Thanks for the thorough review! I've carefully reconsidered this, and I believe this is fundamentally a bug fix rather than an enhancement — adding configuration parameters would not be the right approach.

Why this is a critical bug (not just an enhancement)

The current behavior causes complete conversation failure on any tool execution error:

1. First failure: Tool timeout/exception → IllegalStateException → Agent crashes
2. Cascading effect: Pending state persists in memory
3. All subsequent requests: Fail with same exception, making the agent unusable

This violates basic fault isolation principles — a single tool failure should not crash the entire agent permanently.

Two key reasons why auto-supplement is necessary

First, tool execution failures should not leave the agent in a permanently broken state. Whether it's a timeout, network error, or unexpected exception, the agent must recover and continue functioning. The "auto-supplement" in doCall serves as a critical safety net for orphaned pending states that originate outside executeToolCalls coverage (e.g., JVM crashes, memory recovery, pre-execution failures).
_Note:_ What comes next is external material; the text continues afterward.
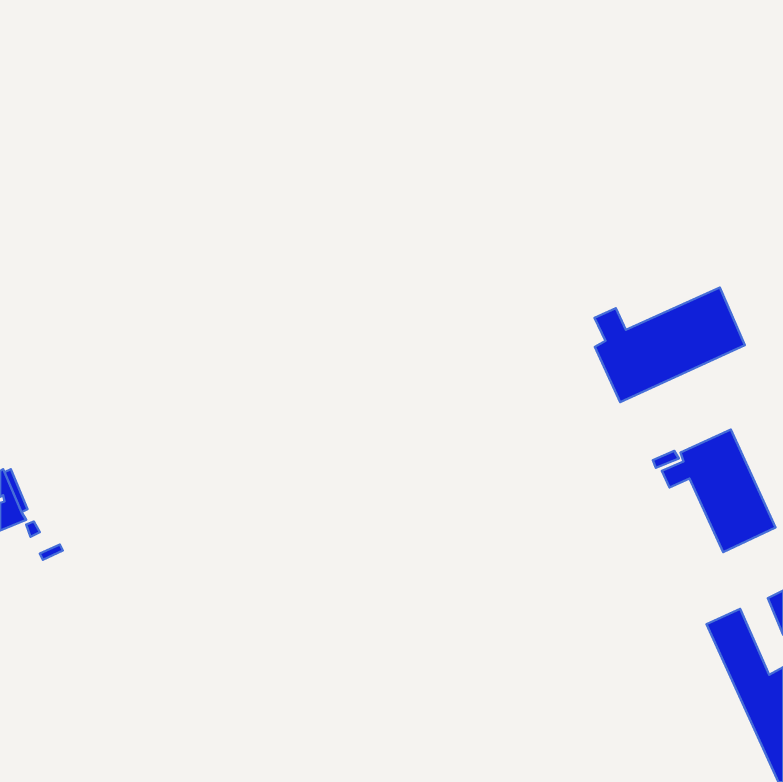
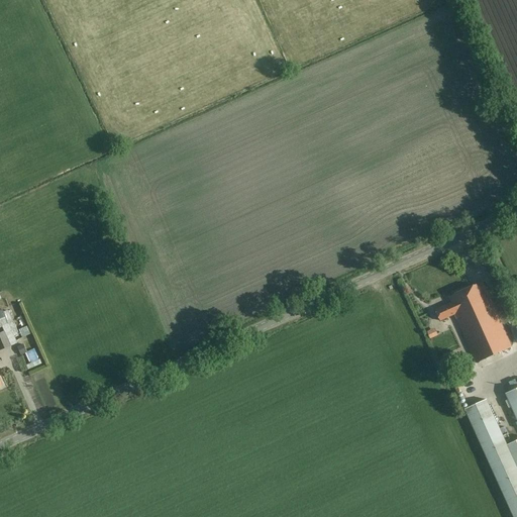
building: [595,288,745,402] -> none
Second, manually generating error results and feeding them to the LLM is essential for proper decision-making. Without this feedback, the model has no visibility into what happened. By providing explicit error messages (e.g., "[ERROR] Tool execution failed: timeout"), we enable the model to:

• Understand the failure context
• Decide on alternative approaches
• Communicate meaningfully with the user

This is not masking errors — it's proper error propagation to the model layer.

Regarding HITL concerns

The HITL workflow concern is valid, but I'd argue:

• HITL pause/resume should be handled at a higher orchestration layer, not by leaving the agent in a corrupted state
• If HITL requires manual ToolResultBlock, it should explicitly manage the conversation lifecycle (clearing/resuming state) rather than relying on low-level exceptions

Summary

Approach	Result
Only executeToolCalls fix	Covers runtime failures, but leaves recovery gaps
Configuration switches	Adds complexity without solving the root problem
Current PR (both fixes)	Complete fault isolation + proper LLM feedback

The combination ensures robust error handling while keeping the implementation clean and deterministic. I'm happy to discuss alternative HITL integration patterns if needed, but I believe the core fix should remain as-is.

Would appreciate your thoughts on this perspective.